Fragmento seleccionado |
──────

«Los campos de la tarde», de Jesús Tortajada
No todo está ya escrito
Por Agustín María García López.
En su eterno vaivén, los trenes nunca aciertan a detenerse más allá de unos puntos suspensivos…: «han marcado la vía del destino / y anuncian ya la hora de salida»; en su eterno vaivén, el mar no da cuartel a las flores mustias de las despedidas: «¡Oh, mar!, solo me ganan / tus olas cuando rompen y se acercan»; en su eterno vaivén de luces desoladas, el bosque nunca se hurta a sus hondos abismos. En el último poemario de Jesús Tortajada, Los campos de la tarde (Sevilla, Anantes, 2022), la leve perspectiva de lo efímero dibuja la cartografía descabalada de unos tiempos que huyen.
El poeta ha escuchado la eterna cantinela: «todo está ya escrito». Y si es que todo estuviera ya escrito, se pregunta si no «será mejor permanecer ajeno / y ausente, como el árbol que se nutre / de un venero profundo e invisible». Sin embargo, no es fácil renunciar a la palabra; el propio libro se convierte así en un doliente contrasentido. Si el papel queda exangüe, si el tintero se vuelca y la tinta se seca, si se tronzan los lápices, si el amor —que los necesita, para serlo— no puede fabularse y confabularse, y si no logra volverse en «amor constante más allá de la muerte», ¿tendría sentido el quiebro inacabable de la vida? En las propias palabras del poeta: «y si al fin pongo tierra de por medio, / perdiendo todo: ritmo, acento…, el verso / desaparece de mi vida (esquivo / y caprichoso, a la intemperie espera / sentado, sin que nadie ahora lo busque / o lo recoja) / y ya no vuelve. Entonces, / dímelo, amor, ¿me seguirás queriendo?».
El poeta, como Antonio Machado, «hace camino al andar» por los campos de oro perdidizo de la tarde. El corazón, y con el corazón la memoria, se hospeda en el caravasar de un cuerpo con vocación y modos de hojarasca: «Camina el corazón a ras del pecho, / a través de la zarza y el espino / se abre paso latiendo y no desmaya, / asido a un hueco solo se sostiene / […] Entera pasa / mi vida por la tierra, entre hojas secas / se esparce la memoria mientras ando». Como en los mejores poemas modernistas, «Los campos de la tarde» pone ante nuestros ojos una teoría luminosa de símbolos vivos: «frondosas inquietudes» y «dudas» que se mecen «con la brisa». La soledad y el silencio se esmaltan de colores, «y hay rocas esparcidas —o son sueños— como trozos de pan que se olvidaron»: alimentos terrestres, que diría André Gide. Ante el crepúsculo, «un revuelo de pétalos caídos» señala el laberinto que ahora entreabre sus puertas al misterio. El poeta comulga con la naturaleza, bajo la forma de «una pequeña hoja que ha venido / humilde hasta mis manos». Los abismos se han plenificado de luz. Y en esa luz, «aquí, enraizando, voy creciendo al filo, / al borde mismo de la sierra eterna».

──────

Datos del ejercicio |

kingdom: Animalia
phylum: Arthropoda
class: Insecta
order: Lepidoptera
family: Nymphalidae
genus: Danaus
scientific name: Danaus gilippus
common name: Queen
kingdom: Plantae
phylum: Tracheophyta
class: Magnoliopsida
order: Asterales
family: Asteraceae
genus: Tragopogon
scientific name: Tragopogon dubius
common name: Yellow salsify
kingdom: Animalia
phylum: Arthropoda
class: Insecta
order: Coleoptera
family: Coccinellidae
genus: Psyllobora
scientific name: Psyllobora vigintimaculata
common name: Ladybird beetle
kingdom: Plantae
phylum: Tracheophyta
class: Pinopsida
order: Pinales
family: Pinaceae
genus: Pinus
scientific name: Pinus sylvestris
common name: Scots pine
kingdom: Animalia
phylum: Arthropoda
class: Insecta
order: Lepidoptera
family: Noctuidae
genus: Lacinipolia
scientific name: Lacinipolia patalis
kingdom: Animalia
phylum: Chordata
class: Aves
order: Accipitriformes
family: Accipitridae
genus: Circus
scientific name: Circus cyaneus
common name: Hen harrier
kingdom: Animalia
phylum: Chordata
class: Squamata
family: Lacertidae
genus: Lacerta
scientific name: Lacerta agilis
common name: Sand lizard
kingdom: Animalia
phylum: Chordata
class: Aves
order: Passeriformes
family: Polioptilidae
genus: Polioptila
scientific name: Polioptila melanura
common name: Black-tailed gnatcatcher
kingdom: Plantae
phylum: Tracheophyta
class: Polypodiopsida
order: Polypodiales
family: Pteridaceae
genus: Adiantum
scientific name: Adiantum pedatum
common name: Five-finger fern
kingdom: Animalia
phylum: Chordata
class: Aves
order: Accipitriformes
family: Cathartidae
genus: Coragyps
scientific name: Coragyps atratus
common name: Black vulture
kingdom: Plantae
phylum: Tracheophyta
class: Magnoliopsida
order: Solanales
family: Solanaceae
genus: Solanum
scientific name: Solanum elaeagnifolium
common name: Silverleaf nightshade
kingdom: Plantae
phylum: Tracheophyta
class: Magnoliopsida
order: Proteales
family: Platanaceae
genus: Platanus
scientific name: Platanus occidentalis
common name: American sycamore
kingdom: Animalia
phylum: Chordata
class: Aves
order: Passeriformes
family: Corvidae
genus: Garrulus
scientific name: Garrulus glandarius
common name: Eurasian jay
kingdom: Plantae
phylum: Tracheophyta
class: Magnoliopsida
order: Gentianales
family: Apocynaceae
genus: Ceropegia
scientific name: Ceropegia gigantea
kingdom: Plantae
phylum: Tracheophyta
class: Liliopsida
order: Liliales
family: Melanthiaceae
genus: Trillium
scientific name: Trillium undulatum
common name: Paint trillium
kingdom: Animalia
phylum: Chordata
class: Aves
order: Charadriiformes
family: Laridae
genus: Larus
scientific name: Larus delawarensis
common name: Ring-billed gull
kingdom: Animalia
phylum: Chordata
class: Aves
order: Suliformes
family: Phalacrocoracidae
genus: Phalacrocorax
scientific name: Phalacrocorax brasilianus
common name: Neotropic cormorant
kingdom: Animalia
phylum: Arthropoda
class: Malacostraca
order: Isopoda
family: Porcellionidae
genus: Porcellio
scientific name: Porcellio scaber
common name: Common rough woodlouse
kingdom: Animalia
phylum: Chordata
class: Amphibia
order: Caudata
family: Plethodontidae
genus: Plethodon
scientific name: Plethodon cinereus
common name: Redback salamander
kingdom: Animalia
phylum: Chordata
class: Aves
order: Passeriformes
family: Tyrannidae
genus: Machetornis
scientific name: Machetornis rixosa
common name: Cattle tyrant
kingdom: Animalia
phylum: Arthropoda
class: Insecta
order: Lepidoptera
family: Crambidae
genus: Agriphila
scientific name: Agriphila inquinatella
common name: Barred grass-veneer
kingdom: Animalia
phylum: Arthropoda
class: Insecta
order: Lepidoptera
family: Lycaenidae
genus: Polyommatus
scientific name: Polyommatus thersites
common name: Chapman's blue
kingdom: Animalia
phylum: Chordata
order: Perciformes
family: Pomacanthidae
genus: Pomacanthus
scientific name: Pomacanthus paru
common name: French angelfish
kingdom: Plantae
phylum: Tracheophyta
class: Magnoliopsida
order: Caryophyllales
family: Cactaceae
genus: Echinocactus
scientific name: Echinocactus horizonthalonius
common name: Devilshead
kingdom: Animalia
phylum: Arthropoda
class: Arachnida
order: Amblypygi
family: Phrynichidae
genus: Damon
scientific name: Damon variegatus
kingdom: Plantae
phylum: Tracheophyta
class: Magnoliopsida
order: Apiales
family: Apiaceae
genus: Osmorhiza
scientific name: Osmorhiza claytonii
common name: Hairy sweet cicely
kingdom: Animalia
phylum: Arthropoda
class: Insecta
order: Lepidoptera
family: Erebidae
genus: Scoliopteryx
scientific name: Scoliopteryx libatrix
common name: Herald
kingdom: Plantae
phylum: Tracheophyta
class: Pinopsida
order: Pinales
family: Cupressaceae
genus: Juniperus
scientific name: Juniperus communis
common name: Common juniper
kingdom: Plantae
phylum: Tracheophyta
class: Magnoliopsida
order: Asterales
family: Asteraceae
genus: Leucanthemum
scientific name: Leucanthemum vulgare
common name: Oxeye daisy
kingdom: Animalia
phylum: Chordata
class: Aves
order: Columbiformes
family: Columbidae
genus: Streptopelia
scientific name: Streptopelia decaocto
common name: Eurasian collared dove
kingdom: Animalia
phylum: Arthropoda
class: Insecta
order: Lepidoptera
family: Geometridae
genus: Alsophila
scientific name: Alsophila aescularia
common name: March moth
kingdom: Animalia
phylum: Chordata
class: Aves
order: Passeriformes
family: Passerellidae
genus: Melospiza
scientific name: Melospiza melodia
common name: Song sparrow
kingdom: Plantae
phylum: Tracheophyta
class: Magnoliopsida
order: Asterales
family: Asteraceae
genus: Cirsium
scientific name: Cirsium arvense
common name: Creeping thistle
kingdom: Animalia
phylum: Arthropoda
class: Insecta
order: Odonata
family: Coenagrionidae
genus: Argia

──────

Tareas por hacer |
[A] ¿Puedes repetir al pie de la letra el pasaje de la reseña que empieza en las palabras "En su eterno vaivén, los" y termina después de "tiempos que huyen."?
[B] ¿Puedes reproducir sin cambios las líneas de los registros, desde el comienzo de los registros hasta la línea que contiene "genus: Lacinipolia", incluida esta?

Respuestas |
[A]
En su eterno vaivén, los trenes nunca aciertan a detenerse más allá de unos puntos suspensivos…: «han marcado la vía del destino / y anuncian ya la hora de salida»; en su eterno vaivén, el mar no da cuartel a las flores mustias de las despedidas: «¡Oh, mar!, solo me ganan / tus olas cuando rompen y se acercan»; en su eterno vaivén de luces desoladas, el bosque nunca se hurta a sus hondos abismos. En el último poemario de Jesús Tortajada, Los campos de la tarde (Sevilla, Anantes, 2022), la leve perspectiva de lo efímero dibuja la cartografía descabalada de unos tiempos que huyen.

[B]
kingdom: Animalia
phylum: Arthropoda
class: Insecta
order: Lepidoptera
family: Nymphalidae
genus: Danaus
scientific name: Danaus gilippus
common name: Queen
kingdom: Plantae
phylum: Tracheophyta
class: Magnoliopsida
order: Asterales
family: Asteraceae
genus: Tragopogon
scientific name: Tragopogon dubius
common name: Yellow salsify
kingdom: Animalia
phylum: Arthropoda
class: Insecta
order: Coleoptera
family: Coccinellidae
genus: Psyllobora
scientific name: Psyllobora vigintimaculata
common name: Ladybird beetle
kingdom: Plantae
phylum: Tracheophyta
class: Pinopsida
order: Pinales
family: Pinaceae
genus: Pinus
scientific name: Pinus sylvestris
common name: Scots pine
kingdom: Animalia
phylum: Arthropoda
class: Insecta
order: Lepidoptera
family: Noctuidae
genus: Lacinipolia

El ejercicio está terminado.